The People highlight the fact "defense counsel expressly agreed with the court's conclusion that [defendant] was ineligible for relief as a matter of law because the murder [was] a provocative act murder." In his reply brief, defendant mischaracterizes the issue by stating the People have merely noted "defense counsel did not contest the trial court's conclusion." But it was more than a mere failure to argue against the ruling; it was an outright concession. The concession is the very reason why we do not know exactly what part of the record was relied upon by the trial court.
We observe the clerk's transcript in Magana I includes, unlike the current appellate record, a copy of the People's trial brief that was served upon defendant a few days prior to his acceptance of the plea agreement. Almost nine pages of the brief are devoted to explaining the provocative act doctrine and its applicability to this case. (Cf. People v. Lopez, supra, 78 Cal.App.5th at p. 13 [for purposes of § 1172.6, the record of conviction includes parties' closing arguments]; People v. Ervin (2021) 72 Cal.App.5th 90, 106 [same].) This is not to suggest the trial brief is conclusive proof of defendant's ineligibility under section 1172.6. It only underscores the possibility of the court's records containing a stipulation or other judicial admission that DeHaro was killed by J.R., i.e., someone other than defendant or an accomplice. The same is true of defendant's pro se motion from July 2023 in which he acknowledged the "deceased accomplice" was killed by one of the crime victims.

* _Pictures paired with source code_
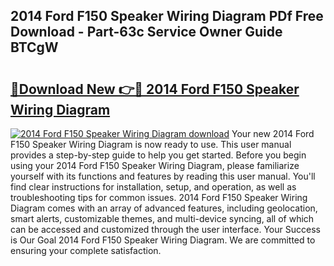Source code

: ## 2014 Ford F150 Speaker Wiring Diagram PDf Free Download - Part-63c Service Owner Guide BTCgW

# <h2><a href="http://dfo8ff.blite.top/?on=2014+Ford+F150+Speaker+Wiring+Diagram">🔗Download New 👉🔴 2014 Ford F150 Speaker Wiring Diagram</a></h2>

[![2014 Ford F150 Speaker Wiring Diagram download](https://i.imgur.com/lujVjoI.png)](http://dfo8ff.blite.top/?on=2014+Ford+F150+Speaker+Wiring+Diagram)
Your new 2014 Ford F150 Speaker Wiring Diagram is now ready to use. This user manual provides a step-by-step guide to help you get started. Before you begin using your 2014 Ford F150 Speaker Wiring Diagram, please familiarize yourself with its functions and features by reading this user manual. You'll find clear instructions for installation, setup, and operation, as well as troubleshooting tips for common issues. 2014 Ford F150 Speaker Wiring Diagram comes with an array of advanced features, including geolocation, smart alerts, customizable themes, and multi-device syncing, all of which can be accessed and customized through the user interface. Your Success is Our Goal 2014 Ford F150 Speaker Wiring Diagram. We are committed to ensuring your complete satisfaction.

* _TO DO_
Using the court opinion excerpt, explain why the court does not know exactly what part of the record the trial court relied on.

* _RESULT OF THE TASK_
Defense counsel expressly agreed with the trial court's conclusion that the defendant was ineligible for relief as a matter of law because the murder was a provocative act murder. The court treats this as an outright concession, not a mere failure to argue, and says that concession is the very reason the basis in the record is unknown.